I meant find a specific navball pitch angle, not AoA. AoA varies, as it should; you want higher AoAs for max lift on takeoff and, as speed builds and you start generating enough lift to actively climb, your prograde vector will pull up to your noses' pitch, at which point you proceed to go supersonic. Then your nose stays pitched under your prograde heading to keep your climb rate under control so that your airbreathers have enough time to build speed, until the air thins out enough that your prograde marker starts dropping back down to match your nose again, which is about when you're in your final climb-with-minimal drag phase of the speed buildup. Somewhere around 21-22km the RAPIERs will cease to accelerate the craft, which is my cue to swap to rockets.

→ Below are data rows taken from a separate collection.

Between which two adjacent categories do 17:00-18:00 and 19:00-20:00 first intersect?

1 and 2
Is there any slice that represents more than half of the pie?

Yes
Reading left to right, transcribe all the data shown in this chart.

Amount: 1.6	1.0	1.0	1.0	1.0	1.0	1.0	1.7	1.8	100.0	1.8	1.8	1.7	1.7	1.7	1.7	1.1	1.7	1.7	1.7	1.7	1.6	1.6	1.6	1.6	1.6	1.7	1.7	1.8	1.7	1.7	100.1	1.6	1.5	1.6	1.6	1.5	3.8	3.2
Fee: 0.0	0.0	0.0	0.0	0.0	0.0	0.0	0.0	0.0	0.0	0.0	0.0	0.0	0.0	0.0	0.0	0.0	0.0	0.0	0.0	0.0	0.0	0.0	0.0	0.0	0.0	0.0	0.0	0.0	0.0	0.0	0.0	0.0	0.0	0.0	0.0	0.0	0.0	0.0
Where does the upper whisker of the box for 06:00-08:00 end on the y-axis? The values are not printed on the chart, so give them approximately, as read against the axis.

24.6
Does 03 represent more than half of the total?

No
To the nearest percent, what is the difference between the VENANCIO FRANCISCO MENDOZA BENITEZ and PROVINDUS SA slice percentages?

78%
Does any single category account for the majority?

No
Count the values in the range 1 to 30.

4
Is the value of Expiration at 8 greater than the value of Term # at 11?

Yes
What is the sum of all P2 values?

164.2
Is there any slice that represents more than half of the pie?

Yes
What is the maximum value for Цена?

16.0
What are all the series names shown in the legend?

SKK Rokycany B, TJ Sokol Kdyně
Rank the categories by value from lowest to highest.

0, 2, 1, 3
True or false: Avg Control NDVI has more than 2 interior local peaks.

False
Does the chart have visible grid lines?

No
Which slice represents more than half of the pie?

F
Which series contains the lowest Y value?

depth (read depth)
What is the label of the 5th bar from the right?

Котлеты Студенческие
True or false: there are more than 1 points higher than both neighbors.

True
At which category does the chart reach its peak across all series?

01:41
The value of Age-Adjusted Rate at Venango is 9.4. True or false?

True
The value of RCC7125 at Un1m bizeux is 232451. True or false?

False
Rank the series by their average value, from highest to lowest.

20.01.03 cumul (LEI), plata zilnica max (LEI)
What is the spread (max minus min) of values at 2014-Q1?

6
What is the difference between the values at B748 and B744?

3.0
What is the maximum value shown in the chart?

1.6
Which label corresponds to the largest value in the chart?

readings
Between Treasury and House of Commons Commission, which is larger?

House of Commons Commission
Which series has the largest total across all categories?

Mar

Now, granted, this is how I fly the spaceplanes I design, and I design them to fly the way I like to, but when I've borrowed planes from other people's posts on here, I've generally found the same approach works. The precise angle I choose depends on the thrust, lift, drag, and thermal balances of a craft, but 5-15 degrees is generally the band, with high TWR crafts hitting the upper end and lower TWR ones the lower. A non-trivial problem with low-TWR spaceplanes IME is spending too long in the 20-25km area, where drag is still significant. A 5 degree climb rate pushes you through that area with 130m/s+ (depending on your horizontal velocity), which is about the minimum I consider acceptable. My powered flight (excepting circularization) generally ends with 105x5km (or so-- the periapsis varies by a couple of kilometers) as the orbital parameters, at an altitude of 30km or so. There's enough vertical speed that drag will only pull it down to 100x0km - 100x-5km, which is a trivial circularization burn (I have in fact completed it with TWRs at or under 0.05 :v).